その他にも日本の原発には、プルサーマル、MOX燃料など色々な深刻な問題をかかえています。西尾氏は、その問題の全部さらけだし説明をしています。私は、脱原発論者も原発推進論者もぜひこの西尾氏の論文を読んでもらいたい。なぜなら彼らのほとんどが、現在の原発が抱えているこのような問題を知って脱原発論者になったり原発推進論者になったりしているわけではないからです。脱原発か原発推進か、喧々囂々と語られています。だから私も自分のブログで意見を披露したかった。しかしできなかった。何故か。私は冒頭に触れましたように心情的に原発推進論者で原発産業の実情など何も知らないのです。なにも知らないで心情的な原発推進論者の主張を文章にしたら、低放射線量は、危険どころか健康にいいだとか、飛行機事故でこれまでにどれだけ沢山の人々が死んだかとか、安全をさらに強固にすれば問題ないとか、ただ情緒論にすがって書くことになってしまうからです。ところが日本の知識人と言われている人たちは、平然とこれをやります。だから日本の知識人はダメなのだ。今回の西尾氏の論文を読んでいただければわかりますが、情緒論など一切なし、現状の問題点を赤裸々に語り、自分の主張を展開していく、すべてが論理的です。それだけに積極的原発推進論者には反論が非常にむずかしい。そこで私が心配しているのは、この論文はあまり話題にならず、黙って見過ごされる可能性が高いことです。本来ならこの西尾論文について喧々囂々と語り合われるのが一番いいのですが、特に政界と原発業界はそっとしておきたいのだと思います。

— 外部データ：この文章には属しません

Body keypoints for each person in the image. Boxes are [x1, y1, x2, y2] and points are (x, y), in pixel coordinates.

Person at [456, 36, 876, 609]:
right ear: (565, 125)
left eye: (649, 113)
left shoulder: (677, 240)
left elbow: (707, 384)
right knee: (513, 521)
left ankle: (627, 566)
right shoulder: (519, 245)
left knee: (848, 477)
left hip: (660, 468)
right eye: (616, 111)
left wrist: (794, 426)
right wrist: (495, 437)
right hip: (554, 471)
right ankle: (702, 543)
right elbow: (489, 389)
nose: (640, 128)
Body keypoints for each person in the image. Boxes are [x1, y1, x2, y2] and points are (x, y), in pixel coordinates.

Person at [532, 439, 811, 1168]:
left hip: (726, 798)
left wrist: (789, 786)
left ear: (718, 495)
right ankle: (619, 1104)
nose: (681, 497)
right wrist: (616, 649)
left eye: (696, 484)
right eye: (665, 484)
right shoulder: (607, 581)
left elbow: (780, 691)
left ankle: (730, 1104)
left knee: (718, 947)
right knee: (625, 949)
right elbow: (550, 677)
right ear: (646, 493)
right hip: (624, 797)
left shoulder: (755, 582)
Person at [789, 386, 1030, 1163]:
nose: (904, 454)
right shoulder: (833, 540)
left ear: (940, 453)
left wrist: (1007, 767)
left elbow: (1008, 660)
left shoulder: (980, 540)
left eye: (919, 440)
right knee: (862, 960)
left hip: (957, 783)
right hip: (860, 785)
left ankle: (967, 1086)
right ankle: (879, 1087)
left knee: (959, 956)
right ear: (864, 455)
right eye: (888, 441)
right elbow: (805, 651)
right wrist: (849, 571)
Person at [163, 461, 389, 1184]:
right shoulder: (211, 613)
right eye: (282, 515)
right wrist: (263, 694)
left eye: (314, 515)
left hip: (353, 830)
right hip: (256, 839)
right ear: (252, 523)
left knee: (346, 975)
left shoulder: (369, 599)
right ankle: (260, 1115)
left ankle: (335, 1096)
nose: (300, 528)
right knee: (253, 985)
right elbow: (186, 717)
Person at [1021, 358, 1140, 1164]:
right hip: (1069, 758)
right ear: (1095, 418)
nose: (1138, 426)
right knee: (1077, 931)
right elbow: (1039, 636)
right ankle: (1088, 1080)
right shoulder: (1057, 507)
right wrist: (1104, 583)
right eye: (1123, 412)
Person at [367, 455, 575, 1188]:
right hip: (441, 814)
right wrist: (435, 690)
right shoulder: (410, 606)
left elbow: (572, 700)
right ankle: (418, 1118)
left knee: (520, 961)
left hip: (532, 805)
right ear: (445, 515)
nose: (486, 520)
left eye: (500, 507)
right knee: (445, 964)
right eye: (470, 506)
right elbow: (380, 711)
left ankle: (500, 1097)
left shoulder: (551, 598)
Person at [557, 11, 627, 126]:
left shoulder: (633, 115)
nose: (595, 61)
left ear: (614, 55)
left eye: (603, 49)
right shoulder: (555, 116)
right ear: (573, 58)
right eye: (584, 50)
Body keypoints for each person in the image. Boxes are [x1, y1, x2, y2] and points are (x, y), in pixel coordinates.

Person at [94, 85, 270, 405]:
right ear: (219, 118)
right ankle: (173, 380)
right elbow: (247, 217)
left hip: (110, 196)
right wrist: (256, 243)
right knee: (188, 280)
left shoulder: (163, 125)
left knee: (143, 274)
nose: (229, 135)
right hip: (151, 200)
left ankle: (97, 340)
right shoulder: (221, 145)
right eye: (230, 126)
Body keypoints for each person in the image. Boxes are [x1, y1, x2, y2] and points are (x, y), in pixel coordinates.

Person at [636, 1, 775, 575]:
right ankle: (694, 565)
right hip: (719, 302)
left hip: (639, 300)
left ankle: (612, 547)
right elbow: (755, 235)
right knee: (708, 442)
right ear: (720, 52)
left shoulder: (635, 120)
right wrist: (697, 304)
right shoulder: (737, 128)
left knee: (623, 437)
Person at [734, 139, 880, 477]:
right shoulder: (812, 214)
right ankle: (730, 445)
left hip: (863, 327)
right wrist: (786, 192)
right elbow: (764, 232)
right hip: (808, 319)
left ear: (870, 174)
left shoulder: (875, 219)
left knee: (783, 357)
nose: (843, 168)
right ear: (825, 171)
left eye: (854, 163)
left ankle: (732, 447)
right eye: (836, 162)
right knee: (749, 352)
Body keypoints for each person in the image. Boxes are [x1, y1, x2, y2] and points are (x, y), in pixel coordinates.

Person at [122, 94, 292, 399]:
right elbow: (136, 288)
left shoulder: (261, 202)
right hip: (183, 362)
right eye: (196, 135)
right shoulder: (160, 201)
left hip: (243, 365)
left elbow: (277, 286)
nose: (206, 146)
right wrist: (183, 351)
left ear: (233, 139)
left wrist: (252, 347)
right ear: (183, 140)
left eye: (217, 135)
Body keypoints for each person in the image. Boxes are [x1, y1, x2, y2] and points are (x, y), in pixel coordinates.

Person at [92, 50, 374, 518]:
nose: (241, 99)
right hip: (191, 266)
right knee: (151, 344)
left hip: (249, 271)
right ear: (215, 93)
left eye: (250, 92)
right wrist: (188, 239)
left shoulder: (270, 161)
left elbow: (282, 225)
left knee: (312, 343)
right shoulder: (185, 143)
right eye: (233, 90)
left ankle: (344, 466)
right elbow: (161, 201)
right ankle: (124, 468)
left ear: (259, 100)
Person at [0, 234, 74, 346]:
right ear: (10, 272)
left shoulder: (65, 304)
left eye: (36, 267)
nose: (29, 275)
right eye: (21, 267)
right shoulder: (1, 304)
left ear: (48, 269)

最初に触れましたように私は西尾氏の論文を読んで、日本は脱原発に向かって歩み始めなければならないと悟ったと書きました。そこで私の提案を簡単に披露しましょう。まず原発の撤退作戦開始です。戦場でも撤退作戦が一番難しいと言われています。自軍の損害をできるだけ低く抑えて撤退しなければなりません。自軍の損害をできるだけ低くとは、日本国民の社会生活や経済生活への損害をできるだけ低くすることです。そのためには撤退作戦は急いではいけません。できるだけ時間をかけるのです。しばらくの間これまでどおり原発と共存することになるでしょう。しかし原発撤退の意思を忘れてはいけません。時間をかけて退却しながら援軍を待つのです。援軍とは日本国民の総力をあげて原発に代わる代替エネルギーの開発です。私は絶対にできると思っています。なぜなら実例があるからです。かって石油価格が暴騰し、日本経済は没落かと思われたとき、石油価格暴騰を引き金に日本は省エネ技術で世界を凌駕したではないですか。世界各地にある原発など無用の長物にしてしまおうではないですか。大変むずかしいでしょう。しかしほんの数十年前、パソコンが家庭に出現するなどと考えた人はいないのです。